Kutipan halaman =
Penurunan testis terjadi melalui 2 fase, yaitu fase penurunan transabdominal dan fase migrasi
inguino-scrotal. Pada fase pertama, yang pada manusia terjadi pada umur 8-15 minggu
kehamilan, testis tertahan di annulus inguinalis internus oleh ligamentum kaudal yang disebut
dengan Gubernakulum. Penahanan ini mencegah testis untuk bergerak naik seperti halnya
ovarium pada perempuan. Pada penelitian preklinik, perkembangan gubernakulum tergantung
pada Insuline-Like Hormone 3 (INSL-3)dan reseptornya yaitu Leucine-rich repeat-containing G
protein coupled receptor 8 (LGR-8). Namun, setelah beberapa ratus pasien dengan
cryptorchidism di skrining kondisi gen INSL-3 dan LGR-8 , hanya beberapa pasien yang
didapatkan bukti adanya mutasi pada gen tersebut. Mutasi tersebut terjadi pada kondisi
heterozigot . Lebih jauh lagi, hanya mutasi dari V18M, P49S dan R102dari gen INSL-3 dan
mtasi T222P dari gen LGR-8 yang terbukti secara invitro memiliki efek pada fungsi produksi
gen. Mutasi P49S telah diidentifikasi pada individu 46,XY yang memiliki genitalia eksternal
perempuan. Frekuensi yang rendah dar mutasi INSL-3 dan LGR-8 pada pasien cryptorchidism
menunjukkan bahwa pada manusia, fase pertama dari penurunan testis biasanya jarang
terganggu. Dan sebaliknya berarti yang sering terganggu adalah pada fase inguino-scrotal (fase
2). Telah diketahui bahwasanya INSL-3 juga berperan penting pada proses penurunan testis pada
fase 2.

Data yang diberikan =
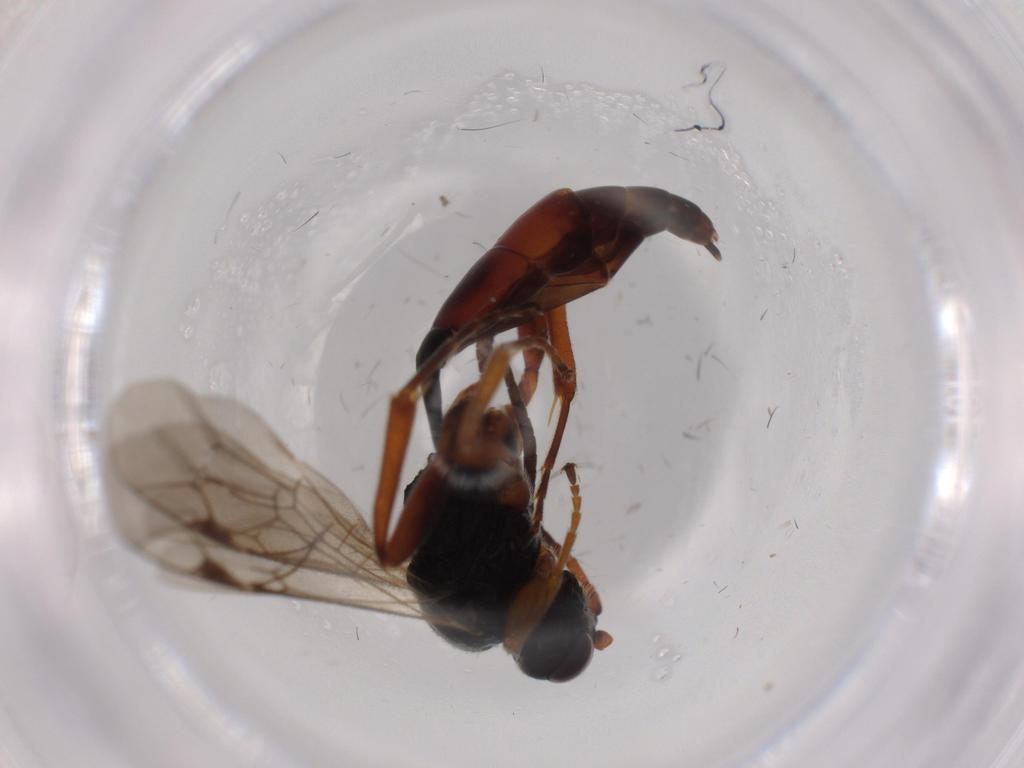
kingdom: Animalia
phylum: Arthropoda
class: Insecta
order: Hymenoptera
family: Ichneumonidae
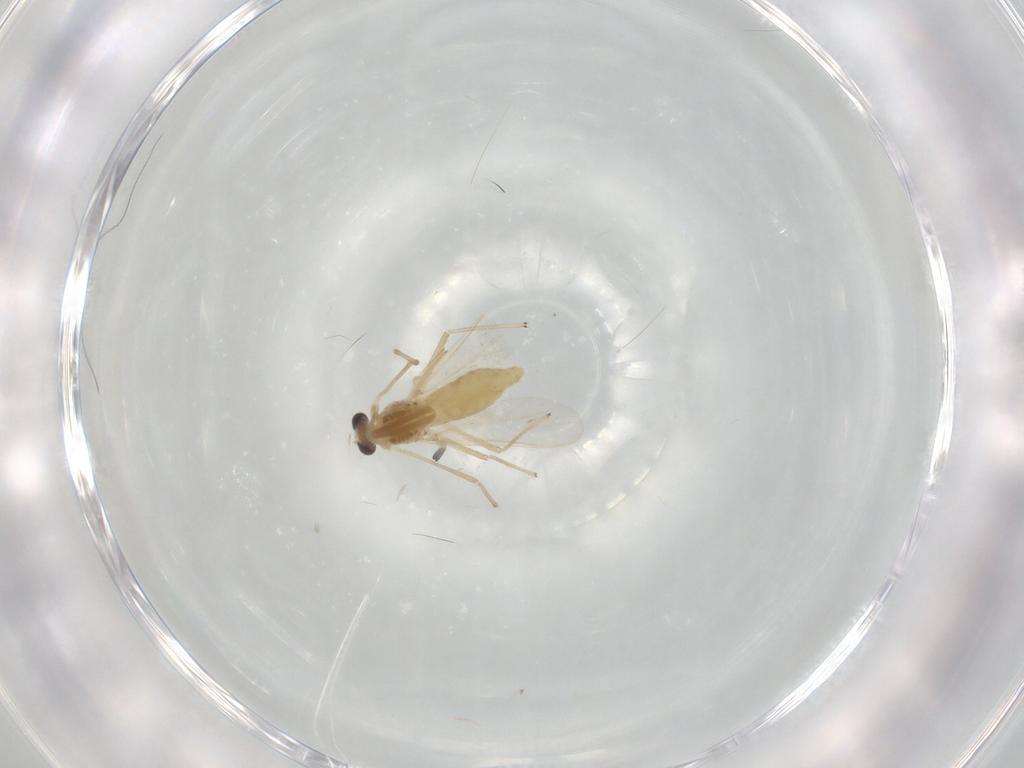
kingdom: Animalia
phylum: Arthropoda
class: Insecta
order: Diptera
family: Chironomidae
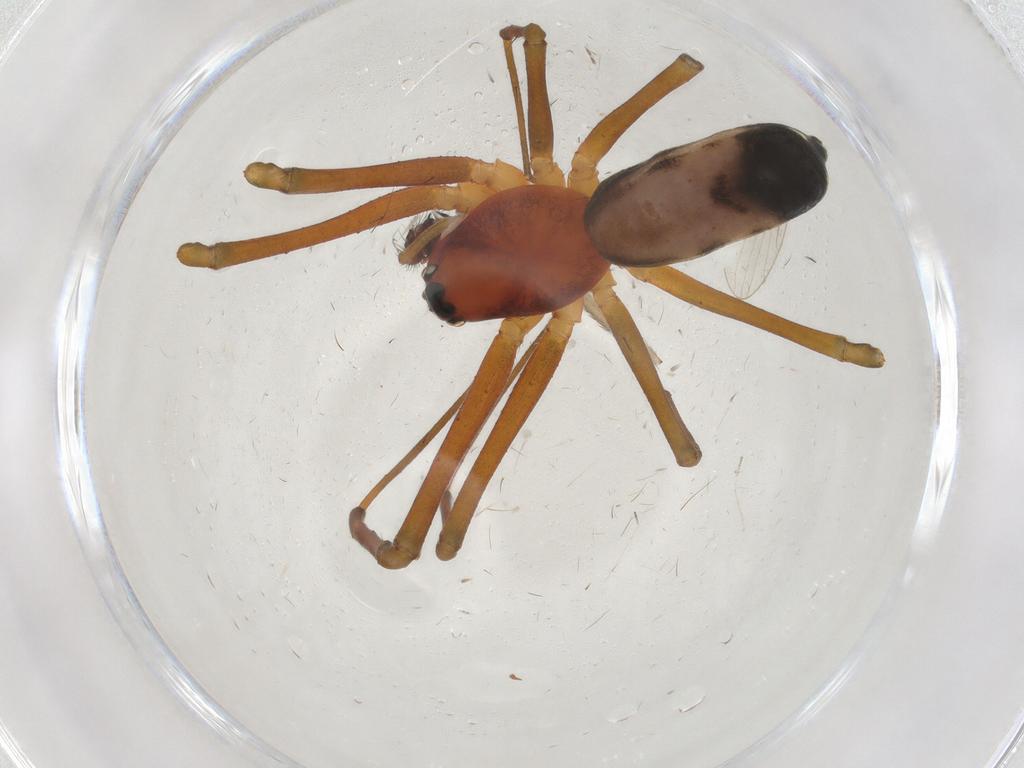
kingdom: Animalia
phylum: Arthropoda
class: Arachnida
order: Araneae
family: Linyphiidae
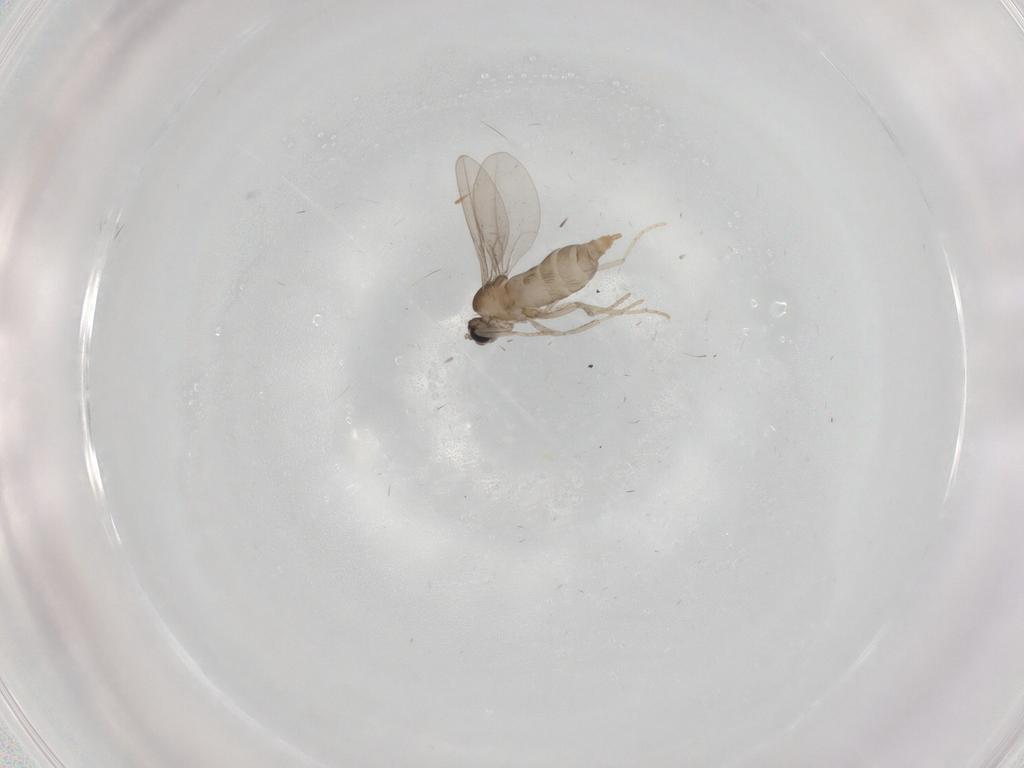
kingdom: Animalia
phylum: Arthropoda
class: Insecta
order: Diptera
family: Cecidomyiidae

Tugas 1 =
Ringkaslah teks tentang penurunan testis dalam dua kalimat.
Tugas 2 =
Lanjutkan teks tentang penurunan testis setelah kalimat terakhirnya.
Baris-baris data tidak berkaitan dengan teks tentang penurunan testis.

Jawaban 1 =
Penurunan testis berlangsung dalam dua fase, yaitu fase transabdominal dan fase migrasi inguino-scrotal. Pada fase pertama, yang terjadi pada umur 8-15 minggu kehamilan, testis ditahan di annulus inguinalis internus oleh gubernakulum, dan karena mutasi gen INSL-3 dan LGR-8 jarang ditemukan pada pasien cryptorchidism, fase ini dinilai jarang terganggu, sedangkan yang sering terganggu adalah fase inguino-scrotal, yang juga melibatkan peran penting INSL-3.

Jawaban 2 =
Pada fase yang kedua, testis bermigrasi dari area inguinalis interna menuju skrotum. Pada
manusia, fase ini biasanya terjadi secara komplit pada saat bayi dilahirkan, sedangkan pada tikus
proses ini terjadi hanya terjadi post natal. Gubernakulum membesar dan mungkin menyebabkan
pelebaran pada canalis inguinalis. Kemudian pengerutan dari gubernakulum dan adanya tekanan
intra abdominal yang tinggi dapat mendesak testis untuk bergerak melalui canalis inguinalis.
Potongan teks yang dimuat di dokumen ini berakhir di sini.